» **EXERCISE**: In exact form, please repeat the records from their opening line down to the line with "### SHA256 Verifier", including that line.
::: RECORDS PROVIDED :::
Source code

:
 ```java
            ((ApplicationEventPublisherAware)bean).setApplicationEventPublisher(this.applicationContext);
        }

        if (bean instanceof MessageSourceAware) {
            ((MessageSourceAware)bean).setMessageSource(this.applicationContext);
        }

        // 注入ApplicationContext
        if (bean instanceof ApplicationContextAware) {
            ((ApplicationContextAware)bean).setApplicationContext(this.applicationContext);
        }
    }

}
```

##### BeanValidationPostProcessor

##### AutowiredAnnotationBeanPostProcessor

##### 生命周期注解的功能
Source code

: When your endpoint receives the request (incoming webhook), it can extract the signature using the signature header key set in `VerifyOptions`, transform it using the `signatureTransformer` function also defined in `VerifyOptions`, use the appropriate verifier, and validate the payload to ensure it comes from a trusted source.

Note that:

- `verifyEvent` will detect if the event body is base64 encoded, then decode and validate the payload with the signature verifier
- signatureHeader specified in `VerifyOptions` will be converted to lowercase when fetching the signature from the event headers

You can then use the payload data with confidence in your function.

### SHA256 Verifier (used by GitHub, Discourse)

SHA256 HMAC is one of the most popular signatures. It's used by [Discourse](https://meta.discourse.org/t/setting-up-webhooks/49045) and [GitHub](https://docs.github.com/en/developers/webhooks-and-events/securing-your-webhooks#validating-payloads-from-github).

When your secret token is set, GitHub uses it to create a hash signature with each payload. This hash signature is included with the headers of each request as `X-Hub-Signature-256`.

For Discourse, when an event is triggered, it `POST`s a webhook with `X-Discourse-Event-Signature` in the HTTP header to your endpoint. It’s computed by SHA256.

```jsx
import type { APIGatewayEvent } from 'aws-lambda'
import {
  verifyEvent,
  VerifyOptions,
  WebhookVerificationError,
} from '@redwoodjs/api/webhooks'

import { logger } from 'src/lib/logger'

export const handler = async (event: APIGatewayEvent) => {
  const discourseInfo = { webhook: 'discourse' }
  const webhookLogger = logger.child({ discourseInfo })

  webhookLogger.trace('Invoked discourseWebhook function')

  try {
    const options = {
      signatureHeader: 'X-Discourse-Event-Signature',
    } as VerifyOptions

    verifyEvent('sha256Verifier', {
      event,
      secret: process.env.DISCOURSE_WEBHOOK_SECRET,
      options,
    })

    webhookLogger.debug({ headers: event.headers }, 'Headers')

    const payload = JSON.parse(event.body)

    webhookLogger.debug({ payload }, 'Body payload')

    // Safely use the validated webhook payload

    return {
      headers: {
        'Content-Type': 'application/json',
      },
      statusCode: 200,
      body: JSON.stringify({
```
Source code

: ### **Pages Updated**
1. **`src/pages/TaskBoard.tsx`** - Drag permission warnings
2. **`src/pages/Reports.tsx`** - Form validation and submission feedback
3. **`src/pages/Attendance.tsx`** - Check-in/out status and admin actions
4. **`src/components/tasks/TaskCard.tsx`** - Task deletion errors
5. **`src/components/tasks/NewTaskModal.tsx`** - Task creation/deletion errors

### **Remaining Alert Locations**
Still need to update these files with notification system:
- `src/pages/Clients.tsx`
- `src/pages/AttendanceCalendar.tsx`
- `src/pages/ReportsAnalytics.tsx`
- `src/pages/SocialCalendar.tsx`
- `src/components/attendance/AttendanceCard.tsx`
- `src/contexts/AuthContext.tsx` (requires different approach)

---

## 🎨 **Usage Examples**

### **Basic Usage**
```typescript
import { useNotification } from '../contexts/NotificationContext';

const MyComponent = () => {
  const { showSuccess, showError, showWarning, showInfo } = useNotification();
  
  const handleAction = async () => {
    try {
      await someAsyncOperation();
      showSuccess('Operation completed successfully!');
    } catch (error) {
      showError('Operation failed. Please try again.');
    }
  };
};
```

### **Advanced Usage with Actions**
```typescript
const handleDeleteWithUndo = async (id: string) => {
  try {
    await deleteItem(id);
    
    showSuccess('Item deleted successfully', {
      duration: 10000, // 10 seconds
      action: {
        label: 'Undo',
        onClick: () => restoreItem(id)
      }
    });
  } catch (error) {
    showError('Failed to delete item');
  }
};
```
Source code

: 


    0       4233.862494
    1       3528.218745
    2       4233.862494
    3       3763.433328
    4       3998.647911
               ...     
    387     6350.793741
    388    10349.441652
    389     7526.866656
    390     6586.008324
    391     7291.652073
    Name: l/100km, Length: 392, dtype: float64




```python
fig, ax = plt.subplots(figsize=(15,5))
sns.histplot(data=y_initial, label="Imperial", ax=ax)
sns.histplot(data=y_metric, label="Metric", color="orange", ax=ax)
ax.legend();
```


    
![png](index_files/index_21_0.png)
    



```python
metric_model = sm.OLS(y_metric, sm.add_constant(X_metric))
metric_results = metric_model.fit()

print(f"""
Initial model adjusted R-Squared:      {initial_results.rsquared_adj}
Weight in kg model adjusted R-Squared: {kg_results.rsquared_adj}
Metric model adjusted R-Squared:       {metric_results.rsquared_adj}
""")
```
:::
» **YOUR RESPONSE**:
Source code

:
 ```java
            ((ApplicationEventPublisherAware)bean).setApplicationEventPublisher(this.applicationContext);
        }

        if (bean instanceof MessageSourceAware) {
            ((MessageSourceAware)bean).setMessageSource(this.applicationContext);
        }

        // 注入ApplicationContext
        if (bean instanceof ApplicationContextAware) {
            ((ApplicationContextAware)bean).setApplicationContext(this.applicationContext);
        }
    }

}
```

##### BeanValidationPostProcessor

##### AutowiredAnnotationBeanPostProcessor

##### 生命周期注解的功能
Source code

: When your endpoint receives the request (incoming webhook), it can extract the signature using the signature header key set in `VerifyOptions`, transform it using the `signatureTransformer` function also defined in `VerifyOptions`, use the appropriate verifier, and validate the payload to ensure it comes from a trusted source.

Note that:

- `verifyEvent` will detect if the event body is base64 encoded, then decode and validate the payload with the signature verifier
- signatureHeader specified in `VerifyOptions` will be converted to lowercase when fetching the signature from the event headers

You can then use the payload data with confidence in your function.

### SHA256 Verifier (used by GitHub, Discourse)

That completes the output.